- Extracted entries

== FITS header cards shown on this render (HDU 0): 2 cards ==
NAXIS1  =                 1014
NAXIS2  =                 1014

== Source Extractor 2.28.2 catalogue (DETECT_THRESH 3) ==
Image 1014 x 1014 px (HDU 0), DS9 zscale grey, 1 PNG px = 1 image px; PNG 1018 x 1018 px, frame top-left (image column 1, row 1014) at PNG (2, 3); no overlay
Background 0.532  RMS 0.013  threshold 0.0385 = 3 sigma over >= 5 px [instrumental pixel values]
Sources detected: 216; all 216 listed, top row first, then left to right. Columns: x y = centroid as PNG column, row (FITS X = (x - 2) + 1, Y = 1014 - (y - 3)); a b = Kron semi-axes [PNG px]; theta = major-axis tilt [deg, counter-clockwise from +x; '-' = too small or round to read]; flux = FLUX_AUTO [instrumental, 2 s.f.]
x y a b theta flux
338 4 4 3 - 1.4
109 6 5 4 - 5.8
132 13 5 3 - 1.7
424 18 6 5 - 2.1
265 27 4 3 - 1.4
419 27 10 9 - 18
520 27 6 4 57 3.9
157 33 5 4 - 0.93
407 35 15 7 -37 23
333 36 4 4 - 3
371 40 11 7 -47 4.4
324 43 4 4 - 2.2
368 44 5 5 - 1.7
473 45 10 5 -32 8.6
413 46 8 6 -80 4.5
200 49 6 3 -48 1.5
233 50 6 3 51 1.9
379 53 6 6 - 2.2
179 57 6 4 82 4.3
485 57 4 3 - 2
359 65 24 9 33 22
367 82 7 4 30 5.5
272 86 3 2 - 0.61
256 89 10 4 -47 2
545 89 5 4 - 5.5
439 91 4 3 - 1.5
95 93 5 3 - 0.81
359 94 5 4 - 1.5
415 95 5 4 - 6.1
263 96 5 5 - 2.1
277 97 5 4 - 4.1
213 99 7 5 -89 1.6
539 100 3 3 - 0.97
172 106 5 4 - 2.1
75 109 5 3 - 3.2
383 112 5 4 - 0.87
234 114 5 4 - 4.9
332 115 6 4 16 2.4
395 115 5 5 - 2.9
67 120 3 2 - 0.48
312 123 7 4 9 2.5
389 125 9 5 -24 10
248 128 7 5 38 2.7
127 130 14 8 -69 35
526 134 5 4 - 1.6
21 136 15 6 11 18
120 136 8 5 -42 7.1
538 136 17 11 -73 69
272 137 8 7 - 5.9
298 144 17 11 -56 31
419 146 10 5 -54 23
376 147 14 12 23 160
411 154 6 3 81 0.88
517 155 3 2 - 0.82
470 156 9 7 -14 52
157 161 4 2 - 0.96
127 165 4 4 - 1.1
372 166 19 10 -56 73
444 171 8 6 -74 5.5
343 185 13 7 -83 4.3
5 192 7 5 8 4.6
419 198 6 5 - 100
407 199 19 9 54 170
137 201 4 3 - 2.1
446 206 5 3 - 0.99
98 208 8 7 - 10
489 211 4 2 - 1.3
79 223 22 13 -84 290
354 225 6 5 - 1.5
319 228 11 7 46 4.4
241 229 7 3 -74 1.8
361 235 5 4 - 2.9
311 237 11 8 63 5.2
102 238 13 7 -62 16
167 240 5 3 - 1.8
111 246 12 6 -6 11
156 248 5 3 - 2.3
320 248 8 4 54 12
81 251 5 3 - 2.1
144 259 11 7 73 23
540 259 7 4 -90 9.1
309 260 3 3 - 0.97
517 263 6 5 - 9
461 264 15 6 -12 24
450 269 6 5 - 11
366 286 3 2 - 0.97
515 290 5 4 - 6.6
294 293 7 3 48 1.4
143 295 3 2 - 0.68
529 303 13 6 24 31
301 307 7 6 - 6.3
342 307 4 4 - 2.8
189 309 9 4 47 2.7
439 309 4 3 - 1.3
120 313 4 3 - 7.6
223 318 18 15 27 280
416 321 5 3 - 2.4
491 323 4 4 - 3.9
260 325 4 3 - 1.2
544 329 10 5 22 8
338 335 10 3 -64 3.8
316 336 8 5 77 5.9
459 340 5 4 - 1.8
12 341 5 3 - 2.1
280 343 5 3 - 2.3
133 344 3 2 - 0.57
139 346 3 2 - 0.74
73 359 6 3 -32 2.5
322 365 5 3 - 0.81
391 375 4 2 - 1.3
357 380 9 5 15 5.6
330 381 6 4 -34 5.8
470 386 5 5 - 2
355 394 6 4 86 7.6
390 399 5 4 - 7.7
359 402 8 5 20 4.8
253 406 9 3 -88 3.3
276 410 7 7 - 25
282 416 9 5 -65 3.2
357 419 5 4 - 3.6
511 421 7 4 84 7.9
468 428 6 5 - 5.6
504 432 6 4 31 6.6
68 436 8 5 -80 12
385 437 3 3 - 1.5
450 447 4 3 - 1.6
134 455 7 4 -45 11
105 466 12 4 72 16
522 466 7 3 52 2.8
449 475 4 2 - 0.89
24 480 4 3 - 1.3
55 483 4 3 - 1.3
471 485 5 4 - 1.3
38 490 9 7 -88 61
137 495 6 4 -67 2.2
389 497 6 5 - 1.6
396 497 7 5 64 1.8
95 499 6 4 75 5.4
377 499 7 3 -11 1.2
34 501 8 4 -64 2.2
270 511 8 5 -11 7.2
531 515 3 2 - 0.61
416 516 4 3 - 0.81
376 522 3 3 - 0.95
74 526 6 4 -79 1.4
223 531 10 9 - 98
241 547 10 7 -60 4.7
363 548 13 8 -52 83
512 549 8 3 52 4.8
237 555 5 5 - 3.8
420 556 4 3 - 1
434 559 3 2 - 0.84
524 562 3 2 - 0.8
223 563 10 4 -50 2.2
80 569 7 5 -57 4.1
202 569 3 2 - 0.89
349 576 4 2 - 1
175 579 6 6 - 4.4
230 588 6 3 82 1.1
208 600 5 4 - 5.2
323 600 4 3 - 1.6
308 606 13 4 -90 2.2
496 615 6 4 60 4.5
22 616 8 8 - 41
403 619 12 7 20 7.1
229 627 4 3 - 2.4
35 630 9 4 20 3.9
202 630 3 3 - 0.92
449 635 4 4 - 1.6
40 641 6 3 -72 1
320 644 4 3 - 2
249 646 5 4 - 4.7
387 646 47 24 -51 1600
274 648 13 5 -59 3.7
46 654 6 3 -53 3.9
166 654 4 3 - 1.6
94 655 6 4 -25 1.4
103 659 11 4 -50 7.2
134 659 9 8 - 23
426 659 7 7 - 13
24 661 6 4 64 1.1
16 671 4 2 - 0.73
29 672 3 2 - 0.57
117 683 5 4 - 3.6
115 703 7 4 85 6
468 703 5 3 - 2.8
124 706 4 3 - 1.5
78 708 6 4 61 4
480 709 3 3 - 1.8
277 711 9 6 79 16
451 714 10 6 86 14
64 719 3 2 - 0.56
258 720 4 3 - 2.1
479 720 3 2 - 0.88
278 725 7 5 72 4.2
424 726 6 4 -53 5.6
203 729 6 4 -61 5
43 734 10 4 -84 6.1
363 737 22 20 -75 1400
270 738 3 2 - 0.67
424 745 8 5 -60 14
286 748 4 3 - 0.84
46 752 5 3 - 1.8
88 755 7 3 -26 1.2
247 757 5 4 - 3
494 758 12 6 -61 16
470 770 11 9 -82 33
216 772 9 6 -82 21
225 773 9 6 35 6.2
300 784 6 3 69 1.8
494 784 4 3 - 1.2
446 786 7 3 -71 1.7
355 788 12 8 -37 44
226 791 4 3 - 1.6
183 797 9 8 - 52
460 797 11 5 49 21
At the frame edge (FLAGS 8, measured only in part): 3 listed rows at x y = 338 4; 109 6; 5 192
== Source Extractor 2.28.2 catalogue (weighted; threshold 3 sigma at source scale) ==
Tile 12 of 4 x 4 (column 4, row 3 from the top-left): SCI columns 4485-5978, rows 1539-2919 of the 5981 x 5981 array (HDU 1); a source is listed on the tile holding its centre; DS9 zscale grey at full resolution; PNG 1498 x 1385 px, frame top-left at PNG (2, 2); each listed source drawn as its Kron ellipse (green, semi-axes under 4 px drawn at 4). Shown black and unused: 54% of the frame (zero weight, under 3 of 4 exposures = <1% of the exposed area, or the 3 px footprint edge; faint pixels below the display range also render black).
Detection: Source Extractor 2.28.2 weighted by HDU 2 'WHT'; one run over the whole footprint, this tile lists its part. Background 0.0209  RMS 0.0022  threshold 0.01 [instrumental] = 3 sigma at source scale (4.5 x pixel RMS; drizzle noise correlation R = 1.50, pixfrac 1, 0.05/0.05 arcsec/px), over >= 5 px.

- Work to complete
Reproduce everything in the listing above from the line containing "2.28.2 catalogue (weighted;" down to the line containing "Tile 12 of 4", substituting "containing" for "holding" and leaving all else unchanged.

- Expected output
== Source Extractor 2.28.2 catalogue (weighted; threshold 3 sigma at source scale) ==
Tile 12 of 4 x 4 (column 4, row 3 from the top-left): SCI columns 4485-5978, rows 1539-2919 of the 5981 x 5981 array (HDU 1); a source is listed on the tile containing its centre; DS9 zscale grey at full resolution; PNG 1498 x 1385 px, frame top-left at PNG (2, 2); each listed source drawn as its Kron ellipse (green, semi-axes under 4 px drawn at 4). Shown black and unused: 54% of the frame (zero weight, under 3 of 4 exposures = <1% of the exposed area, or the 3 px footprint edge; faint pixels below the display range also render black).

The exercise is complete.